(Exercise)
Below are some records; copy each line in them that contains "JSON".

(Working data)
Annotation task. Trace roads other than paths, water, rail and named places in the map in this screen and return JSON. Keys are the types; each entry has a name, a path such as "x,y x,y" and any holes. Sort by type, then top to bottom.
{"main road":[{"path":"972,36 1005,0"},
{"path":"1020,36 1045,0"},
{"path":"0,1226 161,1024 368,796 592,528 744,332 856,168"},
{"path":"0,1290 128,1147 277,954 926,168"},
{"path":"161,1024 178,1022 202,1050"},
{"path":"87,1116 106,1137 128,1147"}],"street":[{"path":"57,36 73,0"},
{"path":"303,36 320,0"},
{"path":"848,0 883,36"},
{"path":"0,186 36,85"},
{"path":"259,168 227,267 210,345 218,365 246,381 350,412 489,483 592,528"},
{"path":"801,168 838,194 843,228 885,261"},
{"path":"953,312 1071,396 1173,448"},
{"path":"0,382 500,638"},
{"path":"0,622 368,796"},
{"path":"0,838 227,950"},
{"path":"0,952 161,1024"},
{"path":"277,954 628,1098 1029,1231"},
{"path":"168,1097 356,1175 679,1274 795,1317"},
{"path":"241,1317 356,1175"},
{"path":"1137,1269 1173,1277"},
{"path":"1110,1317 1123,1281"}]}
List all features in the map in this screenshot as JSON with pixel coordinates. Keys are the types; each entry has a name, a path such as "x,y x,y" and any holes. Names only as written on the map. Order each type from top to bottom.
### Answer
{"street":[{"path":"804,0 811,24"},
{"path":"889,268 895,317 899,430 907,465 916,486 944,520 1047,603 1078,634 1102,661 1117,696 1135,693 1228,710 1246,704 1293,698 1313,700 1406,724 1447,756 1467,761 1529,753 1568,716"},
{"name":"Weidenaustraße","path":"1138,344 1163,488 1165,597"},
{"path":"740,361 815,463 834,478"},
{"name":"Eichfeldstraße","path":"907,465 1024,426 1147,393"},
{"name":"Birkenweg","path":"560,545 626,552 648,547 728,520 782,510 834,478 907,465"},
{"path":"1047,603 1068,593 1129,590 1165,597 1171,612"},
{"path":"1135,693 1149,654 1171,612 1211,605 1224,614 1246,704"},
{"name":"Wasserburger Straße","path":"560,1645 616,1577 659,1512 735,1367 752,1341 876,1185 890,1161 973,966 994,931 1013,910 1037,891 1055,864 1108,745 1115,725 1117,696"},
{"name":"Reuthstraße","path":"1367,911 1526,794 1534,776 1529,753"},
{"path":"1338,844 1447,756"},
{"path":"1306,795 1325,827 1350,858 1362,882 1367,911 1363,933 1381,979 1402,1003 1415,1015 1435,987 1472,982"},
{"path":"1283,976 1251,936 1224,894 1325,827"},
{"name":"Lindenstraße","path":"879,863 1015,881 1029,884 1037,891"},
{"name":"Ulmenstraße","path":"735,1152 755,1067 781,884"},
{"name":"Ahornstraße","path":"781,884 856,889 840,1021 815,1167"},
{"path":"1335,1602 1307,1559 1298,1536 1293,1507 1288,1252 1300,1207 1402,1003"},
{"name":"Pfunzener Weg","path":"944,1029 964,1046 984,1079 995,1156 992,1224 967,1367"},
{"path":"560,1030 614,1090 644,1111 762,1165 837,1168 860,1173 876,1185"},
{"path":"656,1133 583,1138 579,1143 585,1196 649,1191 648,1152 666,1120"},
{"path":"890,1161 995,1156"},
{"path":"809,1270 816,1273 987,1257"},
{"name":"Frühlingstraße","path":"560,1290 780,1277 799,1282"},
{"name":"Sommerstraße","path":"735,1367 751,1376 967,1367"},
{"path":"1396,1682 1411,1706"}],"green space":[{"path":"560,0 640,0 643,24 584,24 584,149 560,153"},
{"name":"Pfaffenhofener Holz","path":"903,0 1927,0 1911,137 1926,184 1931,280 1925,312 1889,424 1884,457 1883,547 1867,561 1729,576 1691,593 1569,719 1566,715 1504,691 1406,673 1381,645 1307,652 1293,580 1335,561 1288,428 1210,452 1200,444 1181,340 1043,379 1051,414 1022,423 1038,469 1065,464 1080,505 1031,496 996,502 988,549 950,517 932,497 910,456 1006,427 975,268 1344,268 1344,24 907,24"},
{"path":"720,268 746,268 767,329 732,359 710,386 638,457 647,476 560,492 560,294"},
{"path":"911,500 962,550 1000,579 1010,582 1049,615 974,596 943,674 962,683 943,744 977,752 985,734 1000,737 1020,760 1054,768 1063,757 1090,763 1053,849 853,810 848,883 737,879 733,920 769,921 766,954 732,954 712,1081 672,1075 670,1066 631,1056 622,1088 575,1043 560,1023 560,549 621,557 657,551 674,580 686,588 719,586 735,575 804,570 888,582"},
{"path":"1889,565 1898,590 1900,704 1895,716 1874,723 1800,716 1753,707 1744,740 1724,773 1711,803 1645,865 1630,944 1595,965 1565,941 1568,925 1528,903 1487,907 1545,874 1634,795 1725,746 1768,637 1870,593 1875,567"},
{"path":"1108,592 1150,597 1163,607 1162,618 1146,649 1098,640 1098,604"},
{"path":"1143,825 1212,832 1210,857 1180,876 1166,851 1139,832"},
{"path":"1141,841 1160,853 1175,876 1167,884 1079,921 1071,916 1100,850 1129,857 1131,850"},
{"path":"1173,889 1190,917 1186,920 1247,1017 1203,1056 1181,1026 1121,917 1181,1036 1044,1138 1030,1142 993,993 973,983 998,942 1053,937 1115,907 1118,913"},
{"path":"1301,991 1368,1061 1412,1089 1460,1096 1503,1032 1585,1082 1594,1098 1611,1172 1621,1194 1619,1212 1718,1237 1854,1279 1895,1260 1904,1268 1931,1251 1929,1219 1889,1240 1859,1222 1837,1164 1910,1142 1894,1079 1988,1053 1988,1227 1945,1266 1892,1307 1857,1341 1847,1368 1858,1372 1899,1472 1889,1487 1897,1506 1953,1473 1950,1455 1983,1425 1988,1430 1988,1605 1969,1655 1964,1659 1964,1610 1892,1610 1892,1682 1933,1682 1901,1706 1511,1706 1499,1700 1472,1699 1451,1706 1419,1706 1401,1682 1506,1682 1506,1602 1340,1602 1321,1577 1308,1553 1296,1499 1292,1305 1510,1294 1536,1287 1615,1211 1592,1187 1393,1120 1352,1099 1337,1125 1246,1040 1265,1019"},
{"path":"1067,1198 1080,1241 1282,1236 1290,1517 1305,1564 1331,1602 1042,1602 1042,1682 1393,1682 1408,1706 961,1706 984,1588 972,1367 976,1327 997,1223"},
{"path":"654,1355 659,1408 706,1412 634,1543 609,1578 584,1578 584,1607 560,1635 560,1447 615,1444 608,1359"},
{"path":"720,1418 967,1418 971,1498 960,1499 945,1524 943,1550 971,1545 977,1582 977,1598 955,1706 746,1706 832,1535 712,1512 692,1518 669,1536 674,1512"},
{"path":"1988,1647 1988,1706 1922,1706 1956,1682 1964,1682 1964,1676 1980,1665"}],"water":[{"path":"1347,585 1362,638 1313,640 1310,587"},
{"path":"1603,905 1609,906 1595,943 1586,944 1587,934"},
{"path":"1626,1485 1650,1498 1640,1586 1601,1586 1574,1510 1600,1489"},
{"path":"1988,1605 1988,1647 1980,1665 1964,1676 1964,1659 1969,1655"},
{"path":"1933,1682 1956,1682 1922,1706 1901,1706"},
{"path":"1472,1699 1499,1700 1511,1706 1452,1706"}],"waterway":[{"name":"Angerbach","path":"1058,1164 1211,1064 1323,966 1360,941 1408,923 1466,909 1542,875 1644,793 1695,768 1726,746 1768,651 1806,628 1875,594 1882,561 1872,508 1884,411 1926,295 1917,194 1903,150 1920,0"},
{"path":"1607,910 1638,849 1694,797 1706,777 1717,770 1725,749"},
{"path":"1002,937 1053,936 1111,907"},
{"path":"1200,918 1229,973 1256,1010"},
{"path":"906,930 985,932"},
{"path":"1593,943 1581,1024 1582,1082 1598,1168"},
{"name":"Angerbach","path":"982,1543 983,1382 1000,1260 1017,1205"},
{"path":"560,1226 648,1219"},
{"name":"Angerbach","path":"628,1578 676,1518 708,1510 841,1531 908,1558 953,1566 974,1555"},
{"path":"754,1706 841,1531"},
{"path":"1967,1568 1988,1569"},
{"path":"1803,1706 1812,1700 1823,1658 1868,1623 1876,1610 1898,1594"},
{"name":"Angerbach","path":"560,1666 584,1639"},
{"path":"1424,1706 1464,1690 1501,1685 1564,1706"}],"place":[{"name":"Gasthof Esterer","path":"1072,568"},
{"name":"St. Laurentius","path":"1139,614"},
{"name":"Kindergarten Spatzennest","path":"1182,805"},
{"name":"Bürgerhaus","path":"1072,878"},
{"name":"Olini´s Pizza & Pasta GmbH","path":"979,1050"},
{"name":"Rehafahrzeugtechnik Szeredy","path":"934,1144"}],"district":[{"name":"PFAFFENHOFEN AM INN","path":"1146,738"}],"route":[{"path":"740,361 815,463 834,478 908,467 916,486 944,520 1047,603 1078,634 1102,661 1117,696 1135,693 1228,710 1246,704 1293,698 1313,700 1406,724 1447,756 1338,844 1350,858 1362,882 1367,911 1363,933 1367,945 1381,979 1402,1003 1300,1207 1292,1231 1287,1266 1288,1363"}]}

(Answer to the problem)
Annotation task. Trace roads other than paths, water, rail and named places in the map in this screen and return JSON. Keys are the types; each entry has a name, a path such as "x,y x,y" and any holes. Sort by type, then top to bottom.
List all features in the map in this screenshot as JSON with pixel coordinates. Keys are the types; each entry has a name, a path such as "x,y x,y" and any holes. Names only as written on the map. Order each type from top to bottom.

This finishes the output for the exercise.